Debating the merits of these popular perceptions and experts’ assumptions will amount to rethinking what has been thought already by the Pakistani Parliament, as under the 18th Constitutional Amendment, the legislative subject of “education”, including higher education, has been devolved to the provinces. The current placement of federal HEC, under the control of PM, is in direct conflict with the constitutional provisions, which according to Article 154, lies under the supervision and control of the Council of Common Interest (CCI). Therefore, the HEC Ordinance 2002 requires fundamental revisions as more than two dozen of its functions conflict directly with the provisions of the Post-18th Amendment Constitution, which has already been identified by Implementation Commission headed by Senator Raza Rabbani.

It is a common misperception that Supreme Court (SC) in 2011 has declared higher education as a federal subject, as it stopped the “devolution” of HEC. Neither the Supreme Court made any such judgment, which would fly in the face of the 18th constitutional amendment, nor the Federal Government (FG) ever notified the devolution of HEC. In fact, to tame the HEC, the functions of HEC were distributed among five federal ministries through a notification by FG. The SC rightly struck down the notification, which violated the autonomy of a federal institution, created under a federal legislation.

However, the confusion continues to prevail among the stakeholders of higher education sector leading to the tug of war between the FG and Provincial governments, spilling over appointment of Vice Chancellors and other matters, which are landing in the law courts.

While declaring the appointments of Vice Chancellors of universities in Punjab by the Punjab Government (PG) as legal, and rejecting the federal HEC’s stance, the Lahore High Court (LHC) in April 2017, declared that the provinces are fully empowered to develop standards in higher education institutions, which could be higher but not lower than the standards at federal levels. The LHC judgment clearly established the rules for educational governance of the country in the era of post 18th Amendment, whereas, the federal government can continue to establish a broad framework for educational reforms, but allowed the provincial governments to implement and extend the framework of reforms for the better.

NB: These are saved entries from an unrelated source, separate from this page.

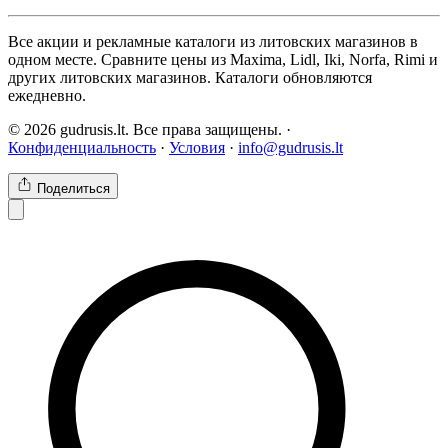
Все акции и рекламные каталоги из литовских магазинов в
одном месте. Сравните цены из Maxima, Lidl, Iki, Norfa, Rimi и
других литовских магазинов. Каталоги обновляются
ежедневно.
© 2026 gudrusis.lt. Все права защищены. ·
Конфиденциальность
·
Условия
·
info@gudrusis.lt
Поделиться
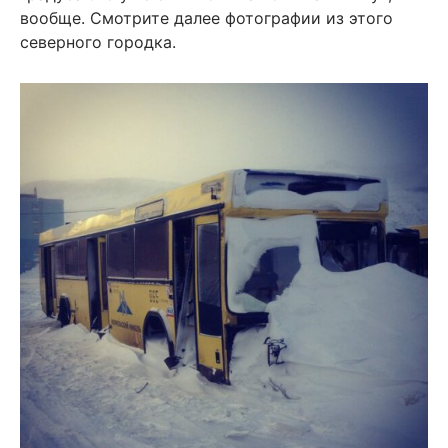
вообще. Смотрите далее фотографии из этого
северного городка.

Another landmark feature of the LHC judgment which should clarify the overlapping jurisdiction of higher education is that federal HEC would work under the supervision of Council of Common Interest (CCI), headed by Prime Minster and any future policies or regulations prepared by HEC would be routed through the CCI and would be legally binding if approved by CCI. This clarifies the future path for federal HEC to follow.

There is a long list of achievements of federal HEC, in promoting academic merit over the politics of power and patronage in the higher education sector, which should make all HEC chairmen and its staff proud of decades of their hard work.

Having controlled the financial matrix of hundreds of public and private universities in the country, federal HEC must remember, that now it time to move on and delegate more powers to the provinces. It is not possible to judge and administer according to the needs, of more than 180 universities with more than 100 nationwide campuses.

It is critically important to highlight the fact that SC never barred the provinces in creating their own HEC, as it is directly in accordance with the 18th Constitutional Amendment. As a matter of fact, the Punjab and Sindh established provincial HECs through the act of provincial assemblies in 2013 and 2014 respectively without being challenged in any of the law courts in the country.

The flames of the torch lit by federal HEC should be carried to all the provinces. Holding its place as equal among the federating units, federal HEC should work in cohort with its new saplings of the provincial HECs, to take up the functions that federal HEC has performed with diligence for more than a decade and to ensure that those functions are performed in accordance with the standards and regulations laid out by the federal HEC as well as in sync with the ground realities of the provincial planning and reforms of education. There is a dire need to adopt a bottom up approach to higher education as enshrined in the 18th Constitutional Amendment, where in the policies of education, from primary to higher, should be in line with the requirements and specific needs of the provinces.